ZIEL DER AUFGABE
Was steht im Seitenauszug, in zwei Sätzen zusammengefasst?

+++ SEITENAUSZUG

Phoenix Contact rechnet 2016 mit realem Umsatzwachstum von 2%

Im Rahmen der Pressekonferenz auf der SPS IPC Drives in Nürnberg zog Roland Bent (Foto), CTO bei Phoenix Contact, eine vorläufige aktuelle Bilanz. Danach brachte das Jahr 2015 für die Phoenix Contact-Gruppe ein globales Wachstum von rund 8%. Berücksichtige man die Währungseffekte – durch die Schwäche des Euro zu vielen internationalen Währungen –, dann zeige sich ein reales Marktwachstum von rund 3%. Dieser eher moderate Wert lag immer noch im oberen Bereich der Branche.

++++++
+++ GEGEBENE INFORMATIONEN

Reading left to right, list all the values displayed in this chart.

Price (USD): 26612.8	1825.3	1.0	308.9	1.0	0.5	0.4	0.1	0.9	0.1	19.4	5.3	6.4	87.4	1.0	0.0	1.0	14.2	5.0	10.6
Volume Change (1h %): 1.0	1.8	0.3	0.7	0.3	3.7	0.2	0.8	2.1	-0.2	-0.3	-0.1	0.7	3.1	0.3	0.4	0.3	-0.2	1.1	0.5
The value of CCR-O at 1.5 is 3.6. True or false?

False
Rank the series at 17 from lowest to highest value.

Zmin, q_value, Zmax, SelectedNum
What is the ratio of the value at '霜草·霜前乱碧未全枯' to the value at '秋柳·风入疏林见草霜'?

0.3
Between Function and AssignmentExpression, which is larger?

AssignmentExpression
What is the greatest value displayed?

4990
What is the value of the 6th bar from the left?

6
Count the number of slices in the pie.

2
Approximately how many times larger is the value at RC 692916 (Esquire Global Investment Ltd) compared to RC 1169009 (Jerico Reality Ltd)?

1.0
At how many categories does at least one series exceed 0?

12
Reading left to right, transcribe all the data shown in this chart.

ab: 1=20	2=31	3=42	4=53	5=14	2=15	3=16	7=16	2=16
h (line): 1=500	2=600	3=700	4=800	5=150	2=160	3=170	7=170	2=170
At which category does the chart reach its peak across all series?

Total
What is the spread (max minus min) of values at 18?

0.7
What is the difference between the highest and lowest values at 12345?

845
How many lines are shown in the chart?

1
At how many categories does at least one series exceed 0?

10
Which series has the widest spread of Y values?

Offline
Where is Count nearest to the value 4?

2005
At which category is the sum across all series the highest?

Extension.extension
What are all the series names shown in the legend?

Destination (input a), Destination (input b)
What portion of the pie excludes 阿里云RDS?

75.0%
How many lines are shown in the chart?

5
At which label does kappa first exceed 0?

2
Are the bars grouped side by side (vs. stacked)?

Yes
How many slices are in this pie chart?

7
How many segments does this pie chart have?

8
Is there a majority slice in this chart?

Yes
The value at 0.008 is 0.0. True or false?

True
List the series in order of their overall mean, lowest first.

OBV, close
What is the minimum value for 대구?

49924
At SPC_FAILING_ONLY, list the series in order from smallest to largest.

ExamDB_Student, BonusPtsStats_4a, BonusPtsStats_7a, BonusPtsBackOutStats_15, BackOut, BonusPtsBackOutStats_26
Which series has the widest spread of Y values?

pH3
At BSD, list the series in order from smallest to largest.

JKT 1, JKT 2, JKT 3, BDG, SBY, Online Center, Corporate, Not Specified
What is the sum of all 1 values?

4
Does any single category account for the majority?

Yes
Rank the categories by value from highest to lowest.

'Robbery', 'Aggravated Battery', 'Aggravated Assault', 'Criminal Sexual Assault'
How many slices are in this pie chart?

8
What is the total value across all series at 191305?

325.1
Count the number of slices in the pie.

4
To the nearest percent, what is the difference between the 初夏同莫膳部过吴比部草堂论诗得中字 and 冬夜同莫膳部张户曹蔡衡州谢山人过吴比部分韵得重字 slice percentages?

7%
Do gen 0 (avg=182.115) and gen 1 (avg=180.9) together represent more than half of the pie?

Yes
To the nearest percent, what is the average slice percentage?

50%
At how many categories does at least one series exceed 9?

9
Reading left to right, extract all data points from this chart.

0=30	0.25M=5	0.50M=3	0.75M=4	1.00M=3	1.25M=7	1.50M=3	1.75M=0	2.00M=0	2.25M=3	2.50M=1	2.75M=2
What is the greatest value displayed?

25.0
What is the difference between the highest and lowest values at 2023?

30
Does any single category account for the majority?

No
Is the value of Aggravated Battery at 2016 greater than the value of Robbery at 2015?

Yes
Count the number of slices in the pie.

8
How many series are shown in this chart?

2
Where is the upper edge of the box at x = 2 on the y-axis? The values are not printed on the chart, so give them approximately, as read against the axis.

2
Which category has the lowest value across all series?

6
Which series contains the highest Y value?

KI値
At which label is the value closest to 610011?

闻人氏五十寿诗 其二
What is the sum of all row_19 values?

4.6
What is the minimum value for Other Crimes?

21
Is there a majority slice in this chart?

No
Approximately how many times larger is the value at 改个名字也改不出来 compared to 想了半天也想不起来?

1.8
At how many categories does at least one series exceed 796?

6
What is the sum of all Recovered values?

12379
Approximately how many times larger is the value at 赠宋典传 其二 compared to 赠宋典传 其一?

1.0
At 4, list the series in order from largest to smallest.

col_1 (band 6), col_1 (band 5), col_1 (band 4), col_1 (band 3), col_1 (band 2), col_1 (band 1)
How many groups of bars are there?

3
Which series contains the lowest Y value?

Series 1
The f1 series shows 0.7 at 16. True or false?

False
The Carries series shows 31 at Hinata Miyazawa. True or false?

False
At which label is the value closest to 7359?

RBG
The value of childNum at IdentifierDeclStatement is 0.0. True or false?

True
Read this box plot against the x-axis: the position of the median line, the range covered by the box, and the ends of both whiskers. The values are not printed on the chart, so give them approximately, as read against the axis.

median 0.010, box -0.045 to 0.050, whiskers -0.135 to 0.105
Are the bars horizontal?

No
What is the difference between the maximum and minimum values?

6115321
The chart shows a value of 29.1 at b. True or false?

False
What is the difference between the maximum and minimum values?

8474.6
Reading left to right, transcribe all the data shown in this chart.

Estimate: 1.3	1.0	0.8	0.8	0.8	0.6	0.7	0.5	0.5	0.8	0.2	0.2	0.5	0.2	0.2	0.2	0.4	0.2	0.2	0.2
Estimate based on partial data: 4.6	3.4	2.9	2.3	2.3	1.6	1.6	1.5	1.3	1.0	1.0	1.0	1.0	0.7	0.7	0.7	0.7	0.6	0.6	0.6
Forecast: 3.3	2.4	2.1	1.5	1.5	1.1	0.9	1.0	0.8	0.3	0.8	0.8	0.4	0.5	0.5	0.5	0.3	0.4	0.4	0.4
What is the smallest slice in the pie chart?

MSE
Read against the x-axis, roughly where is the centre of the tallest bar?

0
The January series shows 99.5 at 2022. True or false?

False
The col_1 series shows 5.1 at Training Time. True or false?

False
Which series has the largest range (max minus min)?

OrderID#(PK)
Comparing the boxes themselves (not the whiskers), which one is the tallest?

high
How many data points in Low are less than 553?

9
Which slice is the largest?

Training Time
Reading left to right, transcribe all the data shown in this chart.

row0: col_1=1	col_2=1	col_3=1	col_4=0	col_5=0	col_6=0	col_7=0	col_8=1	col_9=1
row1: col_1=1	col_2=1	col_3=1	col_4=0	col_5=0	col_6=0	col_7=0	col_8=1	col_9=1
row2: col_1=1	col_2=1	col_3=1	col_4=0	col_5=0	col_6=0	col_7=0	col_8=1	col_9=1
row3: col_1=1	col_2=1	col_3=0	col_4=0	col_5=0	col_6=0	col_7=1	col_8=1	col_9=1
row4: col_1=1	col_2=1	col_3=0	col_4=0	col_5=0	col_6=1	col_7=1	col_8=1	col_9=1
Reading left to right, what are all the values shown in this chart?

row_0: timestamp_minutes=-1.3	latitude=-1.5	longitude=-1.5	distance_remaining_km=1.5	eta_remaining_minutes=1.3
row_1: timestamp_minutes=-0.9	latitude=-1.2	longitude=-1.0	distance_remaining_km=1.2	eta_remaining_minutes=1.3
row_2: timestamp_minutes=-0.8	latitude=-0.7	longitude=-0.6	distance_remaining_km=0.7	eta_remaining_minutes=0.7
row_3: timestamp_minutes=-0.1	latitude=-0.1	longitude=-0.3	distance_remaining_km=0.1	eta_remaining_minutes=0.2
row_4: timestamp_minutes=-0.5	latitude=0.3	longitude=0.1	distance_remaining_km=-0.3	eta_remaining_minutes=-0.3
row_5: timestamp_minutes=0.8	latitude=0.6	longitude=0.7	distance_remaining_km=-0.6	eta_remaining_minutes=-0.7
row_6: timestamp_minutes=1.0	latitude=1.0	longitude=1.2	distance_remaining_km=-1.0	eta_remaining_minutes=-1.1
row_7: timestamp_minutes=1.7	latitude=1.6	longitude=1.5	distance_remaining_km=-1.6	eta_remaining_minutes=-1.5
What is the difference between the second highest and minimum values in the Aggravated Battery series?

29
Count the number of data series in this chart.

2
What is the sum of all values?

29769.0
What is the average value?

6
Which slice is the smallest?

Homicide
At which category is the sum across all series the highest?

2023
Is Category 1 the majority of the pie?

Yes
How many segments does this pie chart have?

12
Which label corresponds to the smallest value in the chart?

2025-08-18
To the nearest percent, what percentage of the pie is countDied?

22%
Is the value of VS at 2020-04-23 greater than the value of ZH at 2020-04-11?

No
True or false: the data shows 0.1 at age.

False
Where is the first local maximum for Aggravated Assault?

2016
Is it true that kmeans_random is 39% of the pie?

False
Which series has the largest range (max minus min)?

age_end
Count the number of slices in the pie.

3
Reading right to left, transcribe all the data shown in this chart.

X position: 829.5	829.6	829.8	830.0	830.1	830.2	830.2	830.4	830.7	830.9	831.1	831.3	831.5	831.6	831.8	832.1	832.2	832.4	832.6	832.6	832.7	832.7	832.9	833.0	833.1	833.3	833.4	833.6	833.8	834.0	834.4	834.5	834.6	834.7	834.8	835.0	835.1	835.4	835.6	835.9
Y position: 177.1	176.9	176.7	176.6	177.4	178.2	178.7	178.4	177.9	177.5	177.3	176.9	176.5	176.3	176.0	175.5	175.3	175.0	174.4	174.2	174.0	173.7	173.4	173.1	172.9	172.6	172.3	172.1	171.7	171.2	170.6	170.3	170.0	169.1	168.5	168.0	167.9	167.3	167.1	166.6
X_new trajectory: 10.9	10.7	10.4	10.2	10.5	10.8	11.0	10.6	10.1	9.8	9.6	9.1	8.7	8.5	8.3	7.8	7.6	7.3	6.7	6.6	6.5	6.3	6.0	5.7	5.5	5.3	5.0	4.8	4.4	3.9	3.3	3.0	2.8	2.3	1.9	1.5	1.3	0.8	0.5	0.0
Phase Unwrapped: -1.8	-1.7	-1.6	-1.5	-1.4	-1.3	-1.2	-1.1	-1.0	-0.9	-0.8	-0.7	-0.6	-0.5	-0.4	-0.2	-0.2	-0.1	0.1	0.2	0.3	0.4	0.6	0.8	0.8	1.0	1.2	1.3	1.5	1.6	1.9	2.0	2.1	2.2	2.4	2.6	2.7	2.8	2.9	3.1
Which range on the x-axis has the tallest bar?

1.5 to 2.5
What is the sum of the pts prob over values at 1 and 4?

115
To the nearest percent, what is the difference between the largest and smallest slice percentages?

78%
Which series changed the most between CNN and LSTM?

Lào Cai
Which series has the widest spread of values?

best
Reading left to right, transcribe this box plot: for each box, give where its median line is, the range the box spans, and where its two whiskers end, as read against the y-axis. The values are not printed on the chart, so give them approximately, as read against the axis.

++++++

ANTWORT
Auf der Pressekonferenz der SPS IPC Drives in Nürnberg zog Roland Bent, CTO bei Phoenix Contact, eine vorläufige Bilanz: 2015 wuchs die Phoenix Contact-Gruppe global um rund 8%, um Währungseffekte bereinigt real um rund 3%, was im oberen Bereich der Branche lag. Für 2016 rechnet Phoenix Contact mit einem realen Umsatzwachstum von 2%.